Frieden für dich
Es war noch früh am Morgen, als er beschloss, endlich nach Hause zu kommen. Die Sonne kämpfte gegen den Nebel, der ihm die Sicht verbarg und die Heimkehr so erschwerte. Der morastige Boden klebte an den Sohlen seiner schwarzen Stiefel. Mit jedem Schritt wurden sie schwerer und zwangen ihn schon bald zur Rast. Unter einem alten, vom Sturm gebeutelten Baum fand er letztlich ein wenig Trockenheit. Seit Wochen war er unterwegs. Auf der Flucht. Zunächst ohne Ziel. Einfach nur weg von all dem Irrsinn.
Erst nach einigen Tagen ohne Rast und Ruhe fragte er sich, wohin er überhaupt gehen sollte. Irgendwann würde der Schutz des Waldes aufhören. Keine Kronen, unter denen er sich verstecken könnte. Wenn das Dickicht ihn erst einmal freigeben würde, wäre er verloren. Schutzlos. Verletzlich. Wie das Wild beim Äsen in der Morgendämmerung.
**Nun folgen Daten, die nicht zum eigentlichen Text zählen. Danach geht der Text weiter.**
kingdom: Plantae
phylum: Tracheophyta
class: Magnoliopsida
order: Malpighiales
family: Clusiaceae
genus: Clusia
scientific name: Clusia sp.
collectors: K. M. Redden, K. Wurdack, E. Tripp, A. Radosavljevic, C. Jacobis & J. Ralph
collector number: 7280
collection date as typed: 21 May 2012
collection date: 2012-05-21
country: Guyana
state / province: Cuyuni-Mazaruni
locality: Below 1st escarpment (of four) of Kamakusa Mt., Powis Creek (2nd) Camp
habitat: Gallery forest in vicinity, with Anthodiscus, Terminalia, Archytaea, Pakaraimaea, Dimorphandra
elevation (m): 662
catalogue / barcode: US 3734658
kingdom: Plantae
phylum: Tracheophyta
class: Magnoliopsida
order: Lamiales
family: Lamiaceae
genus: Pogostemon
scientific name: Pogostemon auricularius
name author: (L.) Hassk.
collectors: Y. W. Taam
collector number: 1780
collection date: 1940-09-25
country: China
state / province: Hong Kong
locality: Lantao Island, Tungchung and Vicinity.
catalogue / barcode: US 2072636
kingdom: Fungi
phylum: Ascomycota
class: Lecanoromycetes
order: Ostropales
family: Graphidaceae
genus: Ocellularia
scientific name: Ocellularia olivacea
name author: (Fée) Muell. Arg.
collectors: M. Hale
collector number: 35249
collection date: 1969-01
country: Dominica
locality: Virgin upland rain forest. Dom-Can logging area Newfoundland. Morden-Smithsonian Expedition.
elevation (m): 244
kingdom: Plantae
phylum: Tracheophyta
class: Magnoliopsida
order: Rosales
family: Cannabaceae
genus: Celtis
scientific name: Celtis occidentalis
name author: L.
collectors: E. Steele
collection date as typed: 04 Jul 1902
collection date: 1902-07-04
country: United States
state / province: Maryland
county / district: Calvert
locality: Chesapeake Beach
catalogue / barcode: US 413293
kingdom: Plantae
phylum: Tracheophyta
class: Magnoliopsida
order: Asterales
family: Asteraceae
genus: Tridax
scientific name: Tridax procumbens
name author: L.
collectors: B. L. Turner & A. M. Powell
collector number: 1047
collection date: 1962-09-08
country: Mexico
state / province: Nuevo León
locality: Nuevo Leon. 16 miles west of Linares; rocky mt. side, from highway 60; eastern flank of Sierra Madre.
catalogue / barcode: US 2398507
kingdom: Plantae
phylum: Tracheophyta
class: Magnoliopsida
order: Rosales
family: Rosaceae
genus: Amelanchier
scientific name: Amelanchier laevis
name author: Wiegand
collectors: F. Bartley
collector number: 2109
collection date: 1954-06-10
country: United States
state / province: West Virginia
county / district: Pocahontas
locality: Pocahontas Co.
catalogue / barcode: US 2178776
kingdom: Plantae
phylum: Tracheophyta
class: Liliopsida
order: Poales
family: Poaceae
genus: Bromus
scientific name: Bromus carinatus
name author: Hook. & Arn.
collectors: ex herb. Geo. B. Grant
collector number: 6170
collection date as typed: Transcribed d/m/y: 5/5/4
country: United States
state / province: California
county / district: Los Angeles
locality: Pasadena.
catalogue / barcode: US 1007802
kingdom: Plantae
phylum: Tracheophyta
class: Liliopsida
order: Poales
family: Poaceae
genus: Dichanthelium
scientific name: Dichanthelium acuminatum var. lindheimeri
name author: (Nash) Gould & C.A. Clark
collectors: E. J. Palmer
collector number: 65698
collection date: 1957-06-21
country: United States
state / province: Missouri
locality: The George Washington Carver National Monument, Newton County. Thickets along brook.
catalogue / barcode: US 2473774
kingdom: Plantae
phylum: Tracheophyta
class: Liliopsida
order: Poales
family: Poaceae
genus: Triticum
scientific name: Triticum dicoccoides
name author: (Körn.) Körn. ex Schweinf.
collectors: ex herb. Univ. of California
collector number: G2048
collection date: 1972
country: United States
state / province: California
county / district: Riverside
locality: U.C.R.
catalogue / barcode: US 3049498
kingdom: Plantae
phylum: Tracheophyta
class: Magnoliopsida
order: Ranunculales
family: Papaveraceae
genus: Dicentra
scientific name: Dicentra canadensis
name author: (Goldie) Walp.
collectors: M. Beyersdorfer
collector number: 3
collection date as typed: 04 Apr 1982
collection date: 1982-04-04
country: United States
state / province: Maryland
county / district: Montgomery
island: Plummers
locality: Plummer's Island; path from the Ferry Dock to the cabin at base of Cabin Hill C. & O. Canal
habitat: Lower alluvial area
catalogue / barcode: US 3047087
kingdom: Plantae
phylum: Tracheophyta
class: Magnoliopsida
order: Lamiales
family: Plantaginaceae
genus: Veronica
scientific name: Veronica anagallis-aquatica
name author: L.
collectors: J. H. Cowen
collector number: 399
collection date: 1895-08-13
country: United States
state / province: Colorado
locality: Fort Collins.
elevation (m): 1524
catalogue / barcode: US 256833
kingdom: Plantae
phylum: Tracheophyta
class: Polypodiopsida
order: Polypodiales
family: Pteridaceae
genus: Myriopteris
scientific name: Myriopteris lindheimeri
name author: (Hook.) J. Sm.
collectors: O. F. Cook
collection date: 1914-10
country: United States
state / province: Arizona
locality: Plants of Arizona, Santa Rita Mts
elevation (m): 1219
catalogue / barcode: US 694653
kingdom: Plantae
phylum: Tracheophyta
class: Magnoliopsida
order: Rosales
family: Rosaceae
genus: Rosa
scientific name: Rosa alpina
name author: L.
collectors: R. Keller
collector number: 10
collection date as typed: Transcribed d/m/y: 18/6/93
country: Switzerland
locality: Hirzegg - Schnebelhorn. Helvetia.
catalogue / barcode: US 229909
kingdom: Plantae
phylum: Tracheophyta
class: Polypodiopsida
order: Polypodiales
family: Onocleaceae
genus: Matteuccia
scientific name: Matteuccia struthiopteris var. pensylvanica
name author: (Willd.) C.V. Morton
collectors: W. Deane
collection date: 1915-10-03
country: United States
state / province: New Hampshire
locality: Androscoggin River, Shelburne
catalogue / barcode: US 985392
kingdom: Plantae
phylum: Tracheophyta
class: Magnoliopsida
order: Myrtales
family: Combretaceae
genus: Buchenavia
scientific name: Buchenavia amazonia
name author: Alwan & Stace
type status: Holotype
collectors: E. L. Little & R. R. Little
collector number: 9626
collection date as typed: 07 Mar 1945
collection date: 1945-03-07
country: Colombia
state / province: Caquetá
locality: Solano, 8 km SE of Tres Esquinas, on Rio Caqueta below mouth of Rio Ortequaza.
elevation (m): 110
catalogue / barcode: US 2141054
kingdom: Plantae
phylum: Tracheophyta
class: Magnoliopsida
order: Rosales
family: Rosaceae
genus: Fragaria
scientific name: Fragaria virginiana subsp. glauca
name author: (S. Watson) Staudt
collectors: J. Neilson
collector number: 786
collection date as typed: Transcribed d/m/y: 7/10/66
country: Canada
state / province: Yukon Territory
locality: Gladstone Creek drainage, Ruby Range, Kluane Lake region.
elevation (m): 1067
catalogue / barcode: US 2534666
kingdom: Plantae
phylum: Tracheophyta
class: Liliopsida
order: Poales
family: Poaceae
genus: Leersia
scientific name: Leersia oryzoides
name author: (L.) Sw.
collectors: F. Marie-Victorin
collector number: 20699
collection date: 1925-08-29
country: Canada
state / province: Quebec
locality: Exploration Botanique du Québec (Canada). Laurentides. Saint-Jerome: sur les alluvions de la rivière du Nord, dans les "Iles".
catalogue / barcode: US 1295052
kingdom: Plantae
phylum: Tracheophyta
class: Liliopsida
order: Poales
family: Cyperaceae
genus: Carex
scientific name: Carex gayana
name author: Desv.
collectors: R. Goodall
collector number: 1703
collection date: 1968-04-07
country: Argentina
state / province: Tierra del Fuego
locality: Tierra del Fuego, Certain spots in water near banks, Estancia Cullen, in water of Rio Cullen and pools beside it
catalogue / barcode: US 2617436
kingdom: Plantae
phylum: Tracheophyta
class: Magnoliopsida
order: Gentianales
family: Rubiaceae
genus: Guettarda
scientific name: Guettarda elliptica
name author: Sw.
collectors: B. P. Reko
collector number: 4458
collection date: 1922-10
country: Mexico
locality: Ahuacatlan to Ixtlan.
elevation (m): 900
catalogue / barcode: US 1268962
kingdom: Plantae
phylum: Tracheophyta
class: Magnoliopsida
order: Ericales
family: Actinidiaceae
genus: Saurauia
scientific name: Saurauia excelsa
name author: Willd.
Entschlossen ging er weiter. Willens dem Ungewissen voll Mut und Hoffnung entgegenzugehen. Nichts, aber auch gar nichts würde ihn davon abhalten, den Frieden zu finden. „Es muss ihn geben“, sagte er laut, um nicht mutlos zu werden, „ganz sicher gibt es ihn. Irgendwo.“
Entschlossen stand er auf und klopfte den getrockneten Schlamm von seinen Schuhen. Der Rucksack auf dem Rücken war leicht geworden. Kaum noch Gepäck. Alle Reserven waren auf der langen Reise aufgebraucht. Dennoch fühlte sich sein Rücken an, als trüge er die Last der Welt auf seinen Schultern.
Währenddessen verging kein Moment, an dem sie nicht an ihn dachte. Voller Hoffnung blickte sie jeden Tag aus dem Fenster und zählte die Aschewolken am Horizont. Von Tag zu Tag wurden sie größer. Sie kamen näher. „Wie lang braucht er denn noch?“, fragte sie sich leise, damit die Kinder sie nicht hörten. Sie nahm eine Glasscherbe und ritzte eine weitere Kerbe in das hölzerne Fensterbrett. Nicht mehr viele Blicke aus diesem Fenster, dann würde sie zum nächsten gehen müssen.
Langsam ließ sie das weiße Blatt Papier in ihren Schoß sinken – wie jeden Abend seit seiner Abreise. Ihr Blick löste sich nicht von den Buchstaben. Von jenen wenigen Worten, die ihr geblieben waren:
Nur durch die Hoffnung auf ein Wiedersehen mit dir gelingt mir die Flucht. Stunden mit dir vergehen in Sekunden, aber lassen mich noch Tage lang durchhalten. Du bist wie ein Traum für mich, von dem ich nie gedacht hätte, ihn träumen zu wollen. Ich finde den Frieden – für dich.